In further updates, I tracked down a bunch of the Team Fortress 2 vids to watch, now I've been playing the game.

"He had armor. Yeah, I'm not a crazed gunman, Dad, I'm an assassin. Well, the difference bein', one's a job, and the other's mental sickness!"

"Oh, they're gonna have to glue you back together, in hell!"

"Grass grows, birds fly, sun shines, and bruddah, I hurt people. I'm a force a'nature!"

"If fighting is sure to result in victory, then you must fight! Sun Tzu said that, and I'd say he knows a little more about fighting than you do, pal, because he invented it, and then he perfected it, so that no living man could best him in the ring of honor!"

"Some people think they can outsmart me. Maybe. Maybe...I've yet to meet one who can outsmart bullet."

"Hey look, buddy--I'm an Engineer. Not problems like, 'what is beauty?', because that would fall within the purview of your conundrums of philosophy. I solve practical problems. F'rinstance, how am I gonna stop some big mean Mother Hubbard from tearin' me a structurally superfluous new behind? The answer is a gun. And if that don't work, use more gun."

"This spy has already breached our defenses...You see what he's done to our colleagues. And worst of all, he could be any one of us! He could be in this very room! He could be you! He could be me! He could even be--*boom!*"

Now meet the Train.

Via Lady Fogwoman, comes this inspired bit of lunacy. Sadly, for Miss Prism and all who have sought this form of protection over the decades--it's simply not true. Hats made from any form of aluminum foil will not protect the brain from alien mind control rays; in point of clear fact, the hats will enhance the rays, making it easier for the aliens to mind-control larger populations.

I'm dreadfully sorry, Miss Prism. Maybe now you can invest in something nicer, perhaps with a few flowers, a bird's wing in blue or cream, and a trailing strand of beads. I sincerely doubt aliens can get through a finely ornamented chapeau.

Comments

Rhianon Jameson said…
Whoever hires the lawyers who work down the hall from me apparently give added weight if a candidate has the name "Katherine" or some variant thereof, because at least five (of perhaps 30 people, not all of whom are women) have that name. Go figure.

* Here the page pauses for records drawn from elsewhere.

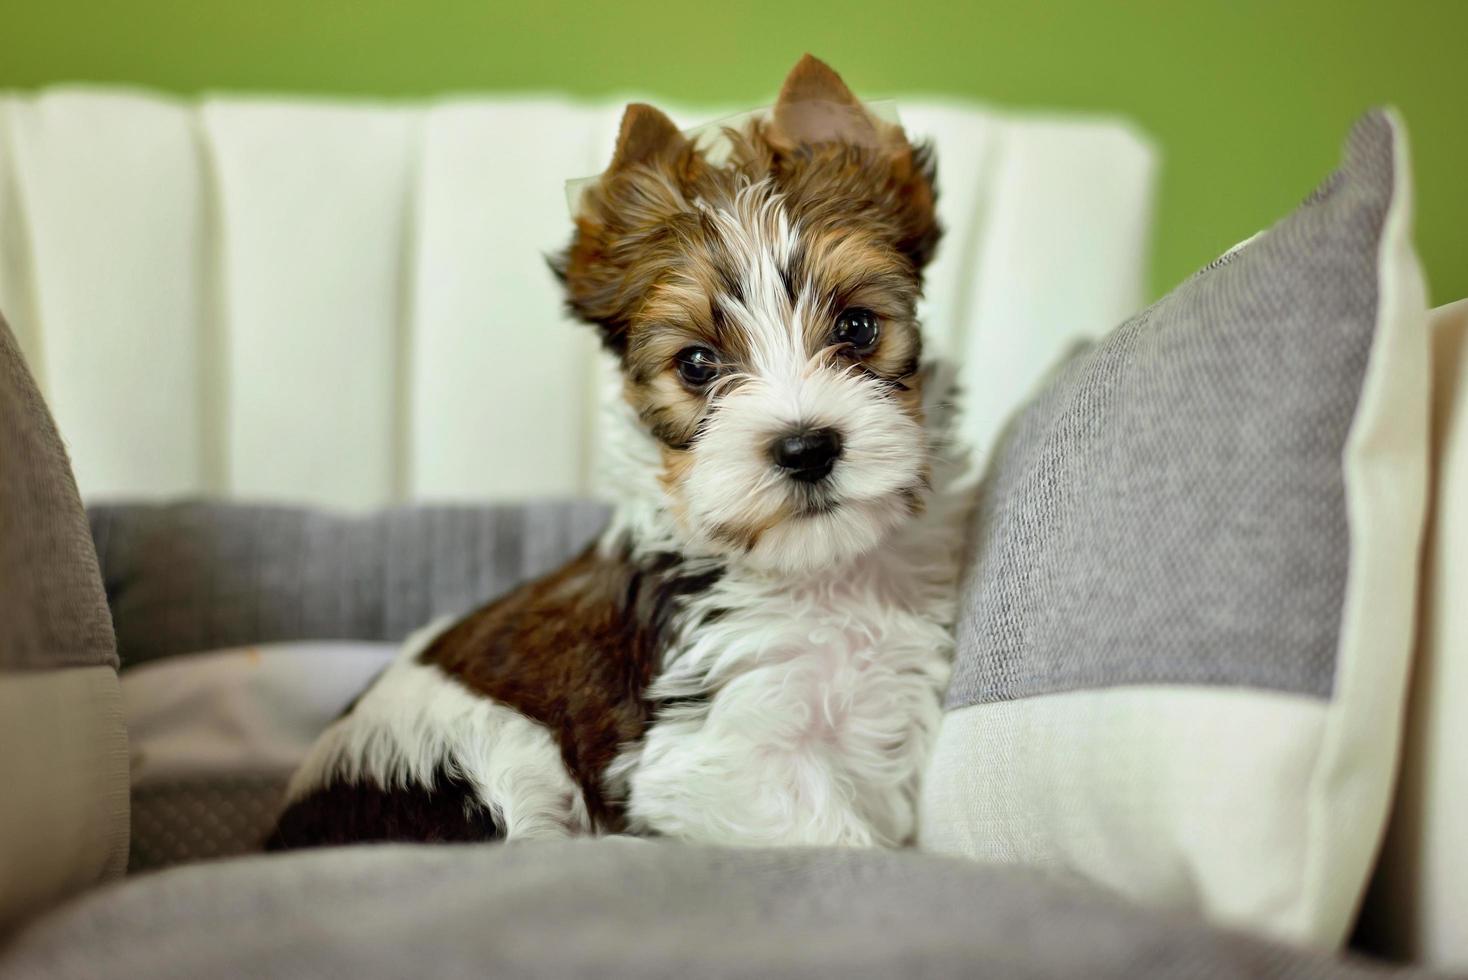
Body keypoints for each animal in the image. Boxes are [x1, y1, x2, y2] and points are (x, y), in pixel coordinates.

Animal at [270, 55, 968, 850]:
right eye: (696, 365)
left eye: (857, 327)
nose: (804, 447)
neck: (820, 569)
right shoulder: (705, 758)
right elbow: (830, 835)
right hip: (497, 767)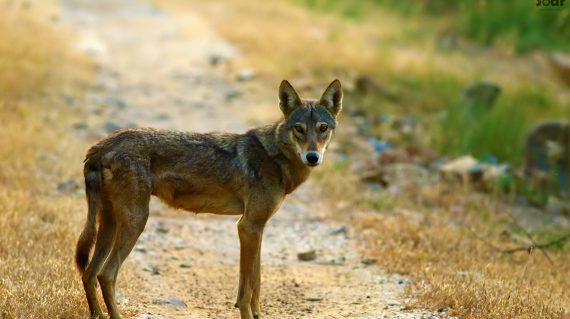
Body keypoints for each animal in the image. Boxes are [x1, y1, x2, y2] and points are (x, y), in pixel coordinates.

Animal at [74, 79, 342, 318]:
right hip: (135, 221)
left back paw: (97, 315)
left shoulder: (257, 227)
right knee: (106, 274)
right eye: (299, 129)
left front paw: (257, 313)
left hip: (109, 223)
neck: (275, 157)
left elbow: (256, 281)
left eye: (322, 128)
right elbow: (246, 289)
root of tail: (101, 145)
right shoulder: (247, 226)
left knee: (89, 273)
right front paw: (248, 314)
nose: (312, 157)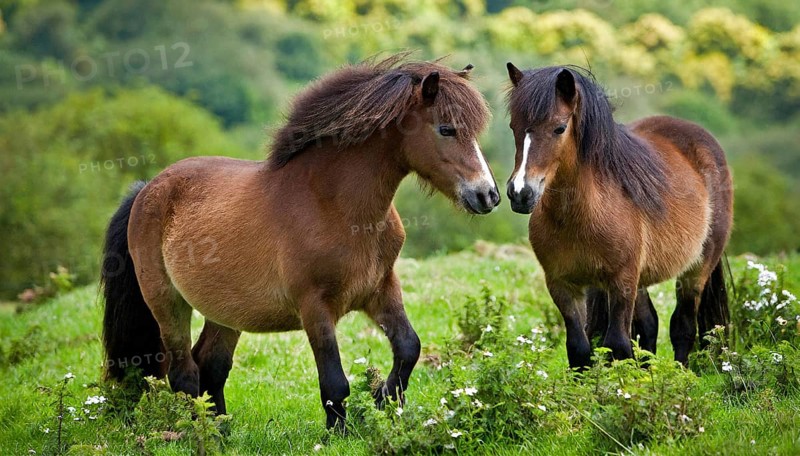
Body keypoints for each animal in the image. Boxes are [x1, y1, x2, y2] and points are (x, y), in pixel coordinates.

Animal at [100, 54, 499, 430]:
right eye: (446, 129)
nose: (488, 195)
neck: (336, 207)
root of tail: (147, 189)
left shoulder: (380, 289)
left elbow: (408, 348)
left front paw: (384, 400)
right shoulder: (315, 307)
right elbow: (335, 381)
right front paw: (339, 434)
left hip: (225, 311)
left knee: (210, 365)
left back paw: (223, 432)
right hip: (166, 301)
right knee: (183, 372)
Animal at [504, 63, 733, 369]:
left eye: (559, 128)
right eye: (513, 127)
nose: (520, 193)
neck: (582, 216)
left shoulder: (621, 281)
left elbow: (618, 344)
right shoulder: (562, 284)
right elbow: (579, 348)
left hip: (696, 270)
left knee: (682, 326)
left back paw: (680, 372)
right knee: (650, 325)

I've resisted for some time the urge to distinguishone of them from the rest by calling her "Ann," as she could pass for a young Ann Coulter. Sometimes my instinct for self-preservation kicks in in time to do some good.
Astolat Dufaux said…
Y Kant Tori Read! Your use of lyrics for post titles always makes me smile, especially when I recognize them without looking them up. :)
Emilly Orr said…
Miss Jameson,

Depending on her politics, it might not be an insult. :)
Emilly Orr said…
Miss Dufaux,

Okay, that made me laugh. I still have two friends who we occasionally drag, kicking and screaming, over to listen to the latest from Tori, because their first exposure to her was off of Y Kant Tori Read. They decided then and there that she was a rotten musician and a lousy lyricist.

They are frequently disgruntled when they like the stuph she put together on her own, not pushed into recording by her record label.
Trying ... very hard ... not to click ... link to Cthulhu Sex ...

Ye gads ... RUN AWAY! RUN AWAY!!!!
Emilly Orr said…
I know! I didn't even know that magazine existed!

Well, apparently, it doesn't anymore, but still. The point stands.